(STUDY TEXT Opens)

Among a supporting cast of restrained, naturalistic performances, Stewart is histrionic to the point of being camp, overflowing with tics and melodramatic dialogue. (In the hands of another director, you can easily imagine Steven Knight’s screenplay becoming a total fiasco.) Her acting choices feel like a parody of cornier biopics, where A-listers jockey for awards attention by copying the mannerisms of public figures.
The real Diana is instantly recognizable, but we’re more used to seeing her in photos than in motion. Stewart’s performance animates and exaggerates the body language we recognize from the most iconic Diana imagery: The doe-eyed glance, the shyly tilted head, the nervous smiles. But Stewart’s twitchy over-the-topness feels somehow appropriate. Surrounded by nosy servants and judgemental in-laws, she doesn’t even attempt to hide her emotional distress. The more she acts out, the more people try to ignore and suppress her problems, reflecting the binge-and-purge cycle of her bulimia. Even when she speaks openly about her husband’s infidelity, she’s met by a brick wall of British repression.
Pablo Larraín, a Chilean filmmaker, offers us a rare chance to view these characters in an un-reverential manner. The royal family are played by lesser-known character actors, and the camera refuses to linger on their faces. Only Charles has a significant role, and aside from Queen Elizabeth, the other senior royals aren’t even introduced. More time is spent with the servants, with Timothy Spall as a detestable equerry (think of him as a kind of military butler), organizing the Christmas schedule with military precision. He’s the royal family’s enforcer, introduced in a queasy scene where he makes Diana weigh herself upon arrival at Sandringham. It’s a century-old tradition introduced by Queen Victoria’s husband Albert, encouraging the guests to gain three pounds over Christmas. “Just a bit of fun,” Diana echoes bitterly.

(STUDY TEXT Closes)
(MATERIAL SHOWN Opens)

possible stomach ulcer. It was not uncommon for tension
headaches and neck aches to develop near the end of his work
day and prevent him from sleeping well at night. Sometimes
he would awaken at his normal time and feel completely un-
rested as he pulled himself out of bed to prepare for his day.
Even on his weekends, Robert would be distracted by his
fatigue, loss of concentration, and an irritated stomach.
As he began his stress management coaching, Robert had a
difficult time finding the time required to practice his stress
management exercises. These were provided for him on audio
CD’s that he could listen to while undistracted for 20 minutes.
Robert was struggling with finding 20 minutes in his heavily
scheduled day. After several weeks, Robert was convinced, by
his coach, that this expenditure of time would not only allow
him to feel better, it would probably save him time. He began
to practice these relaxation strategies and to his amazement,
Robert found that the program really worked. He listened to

(MATERIAL SHOWN Closes)
(MATERIAL SHOWN Opens)

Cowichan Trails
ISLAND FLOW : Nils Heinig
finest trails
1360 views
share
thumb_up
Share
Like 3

(MATERIAL SHOWN Closes)
(MATERIAL SHOWN Opens)

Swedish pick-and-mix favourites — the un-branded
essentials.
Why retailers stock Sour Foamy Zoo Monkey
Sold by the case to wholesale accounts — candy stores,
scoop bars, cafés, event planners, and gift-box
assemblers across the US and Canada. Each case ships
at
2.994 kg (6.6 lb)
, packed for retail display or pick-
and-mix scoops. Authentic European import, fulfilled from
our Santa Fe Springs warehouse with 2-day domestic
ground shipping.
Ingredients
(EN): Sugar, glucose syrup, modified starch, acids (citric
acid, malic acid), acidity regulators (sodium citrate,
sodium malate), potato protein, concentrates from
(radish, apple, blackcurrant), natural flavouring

(MATERIAL SHOWN Closes)

▸ **REQUIRED ACTIONS**
(A) According to the film review, which actor plays the equerry who organizes the Christmas schedule?
(B) Rewrite the section of the film review starting with "Pablo Larraín, a" and going on through "Diana echoes bitterly.", changing "equerry" to "courtier".
(C) For each statement, answer yes or no according to the film review, and quote the words that decide it.
(i) Pablo Larraín is a Chilean filmmaker.
(ii) The royal family are played by well-known stars.
(iii) The weighing tradition at Sandringham was introduced by Queen Victoria herself.

▸ **REPLIES**
(A) Timothy Spall

(B)
Pablo Larraín, a Chilean filmmaker, offers us a rare chance to view these characters in an un-reverential manner. The royal family are played by lesser-known character actors, and the camera refuses to linger on their faces. Only Charles has a significant role, and aside from Queen Elizabeth, the other senior royals aren’t even introduced. More time is spent with the servants, with Timothy Spall as a detestable courtier (think of him as a kind of military butler), organizing the Christmas schedule with military precision. He’s the royal family’s enforcer, introduced in a queasy scene where he makes Diana weigh herself upon arrival at Sandringham. It’s a century-old tradition introduced by Queen Victoria’s husband Albert, encouraging the guests to gain three pounds over Christmas. “Just a bit of fun,” Diana echoes bitterly.

(C)
(i) Yes: "Pablo Larraín, a Chilean filmmaker"
(ii) No: "The royal family are played by lesser-known character actors"
(iii) No: "It’s a century-old tradition introduced by Queen Victoria’s husband Albert"